Review: Silent Movie
Sometimes it’s hard to think about how great Mel Brooks was. And how productive he was in a short period of time. In the span of a decade, he co-wrote and directed six movies, created a short lived TV show (When Things Were Rotten). That’s in addition to a new 2000 Year Old Man recording and TV special – the fifth album that he and Carl Reiner had made together. Of those six films, it’s hard not to argue that three of them are among the very best film comedies ever made.
After Mel Brooks made two of the best films of 1974 – Blazing Saddles and Young Frankenstein – Brooks made Silent Movie, which was released in 1976. There were two risks in this film. One, it was a feature length silent movie. Which is a crazy concept, but if one can do whatever they want, well, swing for the fences. And Brooks did. He also took another risk. Brooks starred in the film himself.
He had acted before. The 200 Year Old Man bits were (and are) hysterical, but today we know Brooks in part as an award-winning actor. Besides his own films he’s acted in films like The Muppet Movie to To Be Or Not To Be to countless animated films to shows like Mad About You and Curb Your Enthusiasm. But before all that, he starred with Dom DeLuise and Marty Feldman, Bernadette Peters and Sid Caesar, and a number of very big celebrity cameos.

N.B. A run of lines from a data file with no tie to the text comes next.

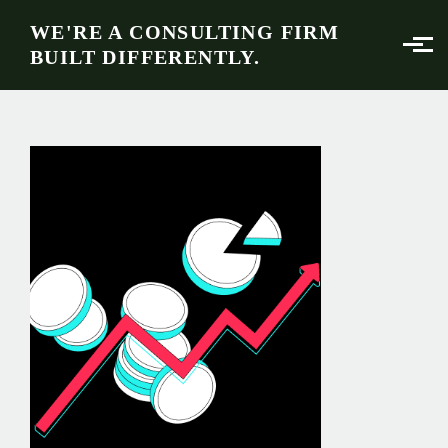
Skip to main content
WE'RE A CONSULTING FIRM
BUILT DIFFERENTLY.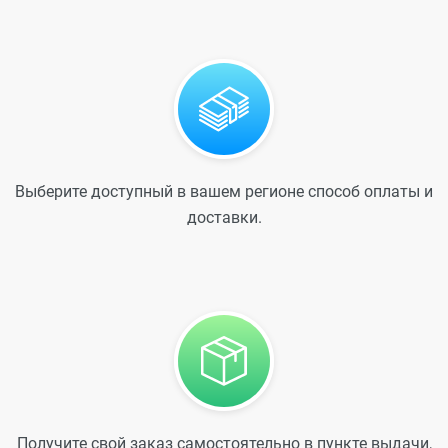
Выберите доступный в вашем регионе способ оплаты и
доставки.
Получите свой заказ самостоятельно в пункте выдачи,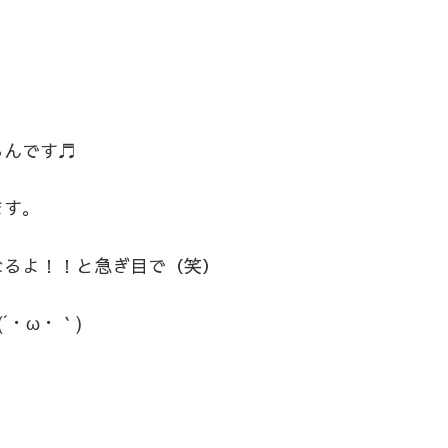
るんです♬
ます。
なるよ！！と急ぎ目で（笑）
´・ω・｀)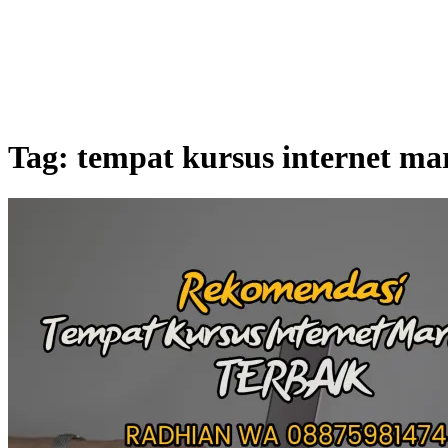
Tag:
tempat kursus internet ma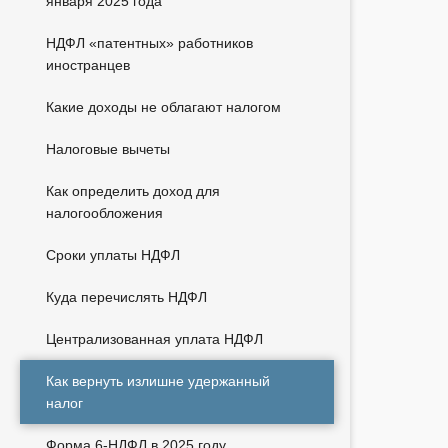
января 2025 года
НДФЛ «патентных» работников
иностранцев
Какие доходы не облагают налогом
Налоговые вычеты
Как определить доход для
налогообложения
Сроки уплаты НДФЛ
Куда перечислять НДФЛ
Централизованная уплата НДФЛ
Как вернуть излишне удержанный
налог
Форма 6-НДФЛ в 2025 году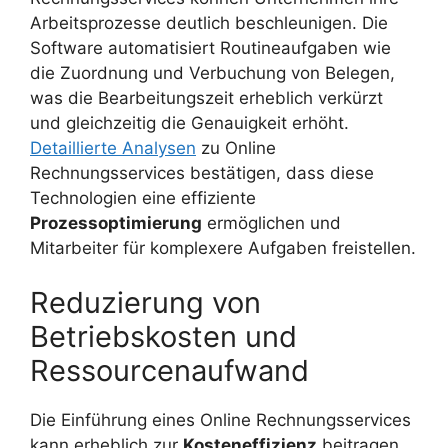
Arbeitsprozesse deutlich beschleunigen. Die
Software automatisiert Routineaufgaben wie
die Zuordnung und Verbuchung von Belegen,
was die Bearbeitungszeit erheblich verkürzt
und gleichzeitig die Genauigkeit erhöht.
Detaillierte Analysen
zu Online
Rechnungsservices bestätigen, dass diese
Technologien eine effiziente
Prozessoptimierung
ermöglichen und
Mitarbeiter für komplexere Aufgaben freistellen.
Reduzierung von
Betriebskosten und
Ressourcenaufwand
Die Einführung eines Online Rechnungsservices
kann erheblich zur
Kosteneffizienz
beitragen.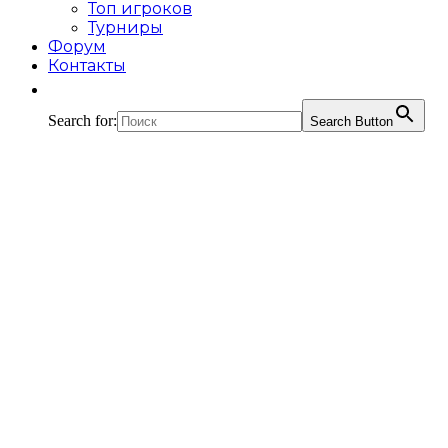
Топ игроков
Турниры
Форум
Контакты
Search for:
Search Button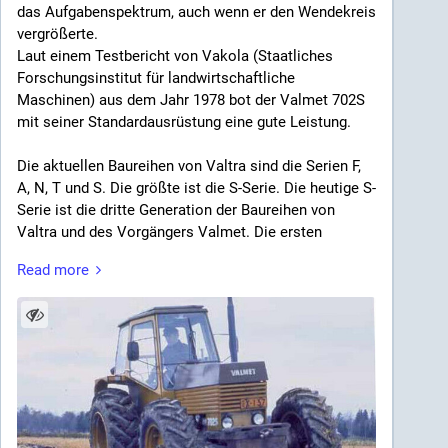
Elektromobilität leisten wir einen aktiven Beitrag zur
das Aufgabenspektrum, auch wenn er den Wendekreis
Reduzierung von Emissionen und zur Nutzung
vergrößerte.
erneuerbarer Energien.
Laut einem Testbericht von Vakola (Staat­liches
Forschungsinstitut für landwirtschaftliche
Ein sichtbares Zeichen für die Zukunft
Maschinen) aus dem Jahr 1978 bot der Valmet 702S
mit seiner Standardausrüstung eine gute Leistung.
Auch optisch macht unsere neue Ladesäule deutlich,
wofür wir stehen: Innovation, Effizienz und
Die aktuellen Baureihen von Valtra sind die Serien F,
Nachhaltigkeit. Die neu gestaltete Werbefläche zeigt
A, N, T und S. Die größte ist die S-Serie. Die heutige S-
auf einen Blick, wie aus Sonnenenergie moderne
Serie ist die dritte Generation der Baureihen von
Mobilität entsteht.
Valtra und des Vorgängers Valmet. Die ersten
Modelle der S-Serie wurden bereits vor 45 Jahren in
Sonne tanken
Read more
Suolahti, Finnland, mit der Einführung des Valmet
Energie ernten
702S hergestellt. Die nächste Generation der S-Serie
Elektrisch fahren
wurde in den 2000er Jahren erneut in Suolahti
hergestellt. Seitdem ist die S-Serie die
Wir freuen uns, diesen nächsten Schritt gegangen zu
leistungsstärkste Baureihe von Valtra. Die dritte
sein – für eine nachhaltige Zukunft.
Generation der S-Serie wurde 2009 eingeführt und
wird in Frankreich als Gemeinschaftsprojekt mit
#Stegemann
#Maschinenbau
#Elektromobilität
AGCO gebaut.
#EAuto
#Ladesäule
#Solarenergie
#Photovoltaik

What’s striking is how Brooks is, well, the Brooks we all know. Perhaps more impressively because he doesn’t have any spoken dialogue. But when people think of Mel Brooks, he’s right there. Of course by this time he was 50 years old and had been writing and performing for decades, so perhaps not a big shock, but it was startling.
Brooks stars as a washed up recovering alcoholic filmmaker who is trying to put together a new film - A silent film! Which will help to save the studio, which is being targeted by Wall Street vultures. (Who entertainingly pray to a dollar sign, among other amusing gags). That is a funny gag, but it’s also not a complex one. And that is part of the appeal of the film. It’s not complicated and it’s not deep, but it’s entertaining.
The movie lags at points but overall, it worked better than I thought it would. It worked much better than the award winning 2011 film The Artist. There are inter titles with lines of dialogue scattered throughout the movie, but for the most part, the film is made so that it’s easy to follow what’s happening, what the characters are doing. It’s often over the top, but never in a cheesy manner that pulled me out of the film.
There were only two moments that pulled me out of the film. In each scene, Brooks and his two colleagues (DeLuise and Feldman) are celebrating and over the top jumping up and down and hugging each other, and as they do, two old ladies walk by and shout something at the men. The title comes up: “Fags!”
I think it would be worth a new edition of the film which cuts those two titles. In part because, it’s obvious (and I say this as someone who cannot read lips) what they’re saying without the titles. We know. The audience back then knew. We don’t need the word cause it’s not funny. And it was especially disappointing because Brooks in Blazing Saddles was very smart about how language was used. Not so much here.
Silent Movie is funny. I recommend it to people. But we’re talking about Mel Brooks and saying that it’s funny feels like damning him with faint praise. Because it’s not a great film. It’s a good film. I think it’s something people will enjoy.
And while I wrote that the movie isn’t smart about language, it was in some ways. There’s only one word of spoken dialogue in the film. And it’s spoken by the legendary Marcel Marceau.
If Mel Brooks is thinking about a new project, my suggestion: make a musical of Silent Movie. I bet that would be something else. And no one else could do it.